The longer I live and the longer I walk through this Christian life, the more I come to understand what a gift it is to see the world through a Christian lens—through a Christian worldview. A worldview is simply the way we look at the world and the way we understand how life works. The predominant worldview in our day and our society is foundationally Darwinian. Built around an evolutionary framework, it teaches that we are all the result of an evolutionary process that allowed us, through chance and mutation, to evolve above the slime. We’ve come from nothing and have no idea where we’re going. We are in process—not the deliberate creation of a loving craftsman, but merely one result of chance mutations. This is, at heart, a hopeless worldview. It’s an awful worldview, really. I am thankful that, in granting me new life, God saved me from it.
For Christmas my wife gave me Ken Burns’ excellent documentary The War (a great series if you’re at all a World War II enthusiast) and, obviously, the series deals in part with the Holocaust. No matter how many times a person sees images of Jewish people being herded into train cars and sees German soldiers standing guard over emaciated, dying children, he cannot help but be affected. I have read about the war countless times and spent much of my time in college studying it. But those pictures still hit hard; they still hurt. A though that always occurs to me is this: those soldiers and I are not so different. I somehow like to think that, as part of a rational, ordered society like this one, we have developed far beyond such barbarity. Yet it was only sixty years ago and in a society not a lot unlike this one that men, who at any other time could have been authors and web designers, were happily shooting Jewish men, women and children and shamelessly plundering their homes. What happened? How did men sink so low?
As I watch this documentary and as I see Adolph Hitler, who for so many represents pure evil incarnate, I thank God that there is such a thing as justice. It would be easy to think that Hitler largely escaped justice. A person who utterly dominated and destroyed a nation while setting the world on fire, Hitler lived a life that was difficult in some ways, I suppose. But for many years he led Germany and was able to do nearly whatever he wanted. He was the cause of untold death and suffering. Not only did he orchestrate the systematic deaths of millions of Jews, but his actions also led to the deaths of millions (and probably tens of millions) of people from around the world as nations rallied to the cause of freedom and fought to curtail his power. Eventually, when his kingdom crumbled, he took his own life, suffering nothing as ended his life on his own terms. Justice was not served. It hardly seems that the self-inflicted death of an increasingly crazed and decrepit old man can serve as justice for so much death, destruction and suffering.
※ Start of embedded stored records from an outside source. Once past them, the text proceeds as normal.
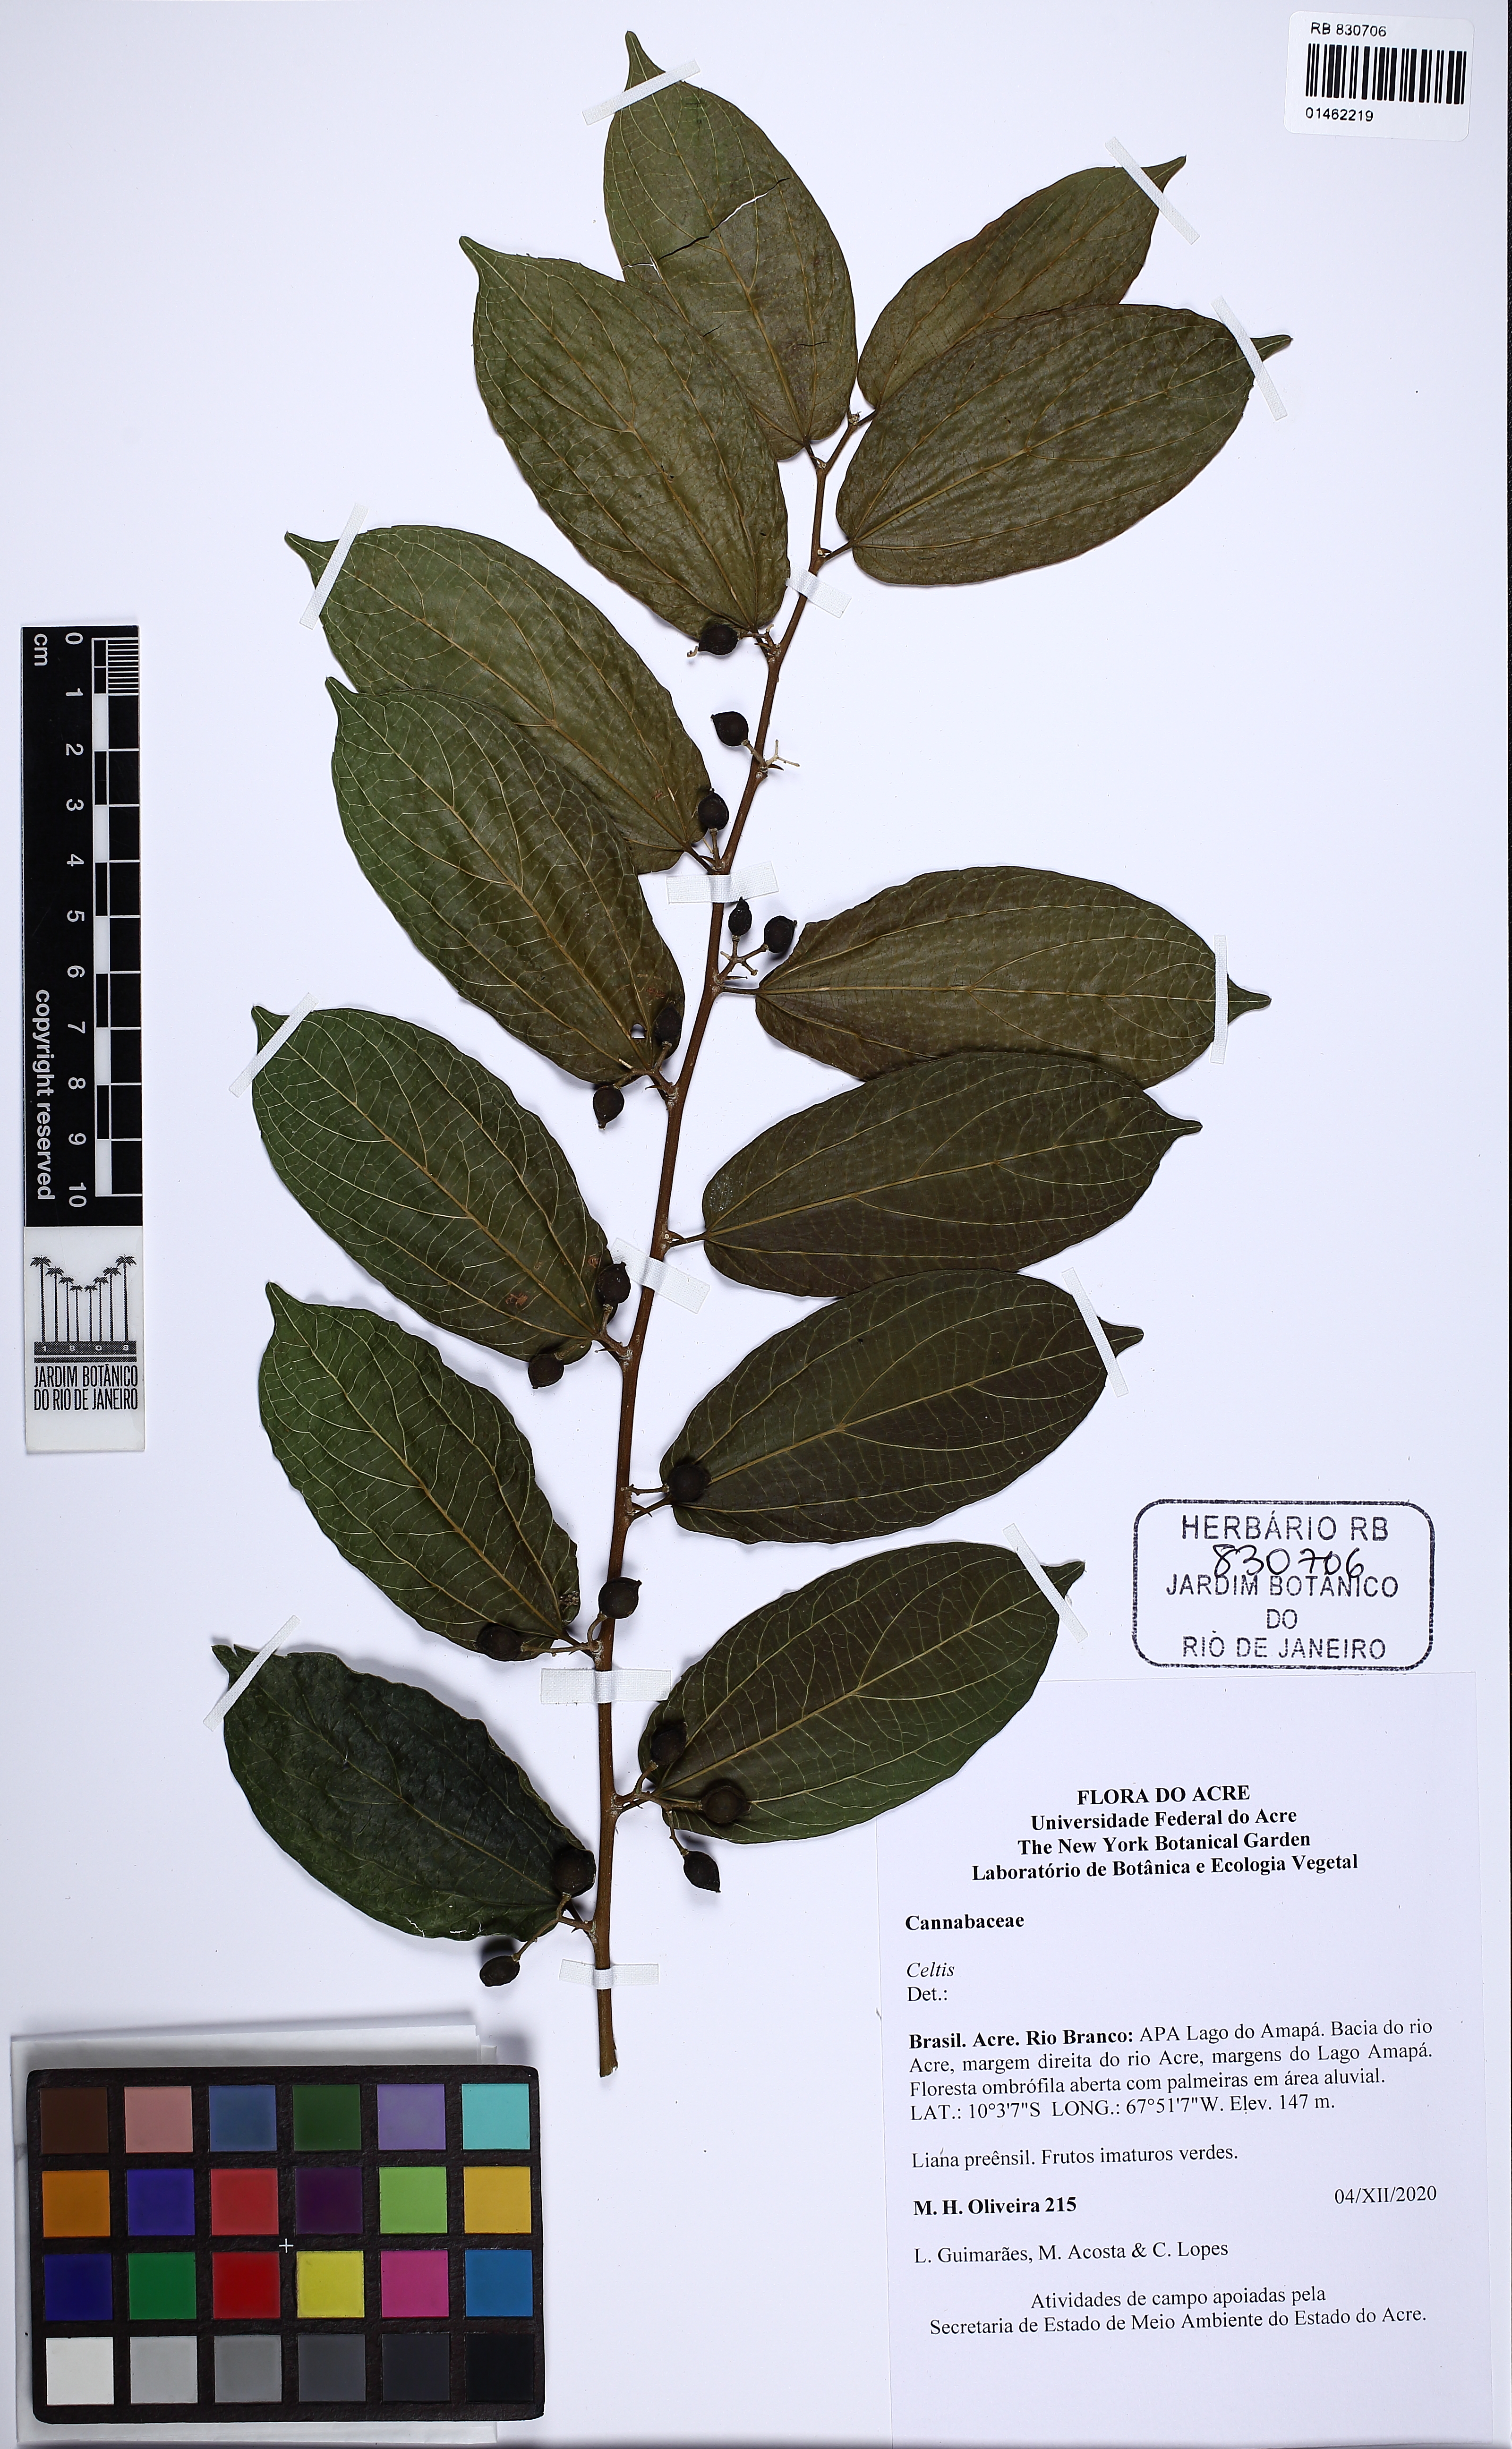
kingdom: Plantae
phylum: Tracheophyta
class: Magnoliopsida
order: Rosales
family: Cannabaceae
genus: Celtis
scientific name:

Without a Christian worldview, we would have no hope that justice would or could be served. If we deny that existence of God, or at least deny the existence of an active, present God, we deny that justice will ever be served to this man or to any other. What a distressing, depressing thought it would be that a man could live a life in which he caused so much death and then escape any meaningful consequences.
But when we look at the world through a biblical worldview, we see that justice will be served. Indeed, it must be served. And we want it to be served. Somehow God has built into us the desire to see justice served. This may be a natural desire some men suppress, but always it is there. We know that evil must be punished. We know that those who commit evil must be punished. Justice is “the quality of being just or fair;” it is “judgment involved in the determination of rights and the assignment of rewards and punishments.” But it is more. A Christian definition of justice goes further. Justice is the due reward or punishment for an act. God must punish evil. We know this. We tremble at this thought. Or we ought to.
God must punish evil. When we come to know Jesus Christ, we are shocked at the reality that He willingly paid the penalty for the sins of all who would believe in Him. When I believed in Him I saw that He suffered for me. I deserve to be punished for all those things I’ve done to forsake Him. But Jesus, through His great mercy, accepted this punishment on my behalf.
But those who do not turn to Him must be punished for their own sin. And it is here that we see how justice will be served. The sin of even a man as blatantly evil as Adolph Hitler differs from mine only in degree. He and I are both sinners through and through. We are both sinners in thought, word and deed. But, praise be to God, He has extended grace to restrain me from doing all of the evil I’d otherwise so love to do. And He has accepted Jesus’ work on the cross on my behalf. Justice has already been served on my behalf. But for those who do not turn to Christ, justice is still in the future. Justice hovers just over the horizon.
We do not look forward to the punishment of another person with a sick glee. We do not rejoice in what they must suffer. But we do look forward to the fact that justice will finally be served. God will not and cannot allow sin to be unpunished. And while we are humbled by the grace that is ours through Christ, we still thank God that there will be justice. We do not have unlimited license to sin knowing that death allows us to escape just punishment. Instead we see that death is just the beginning, just the entrance, to the courtroom where justice will be served.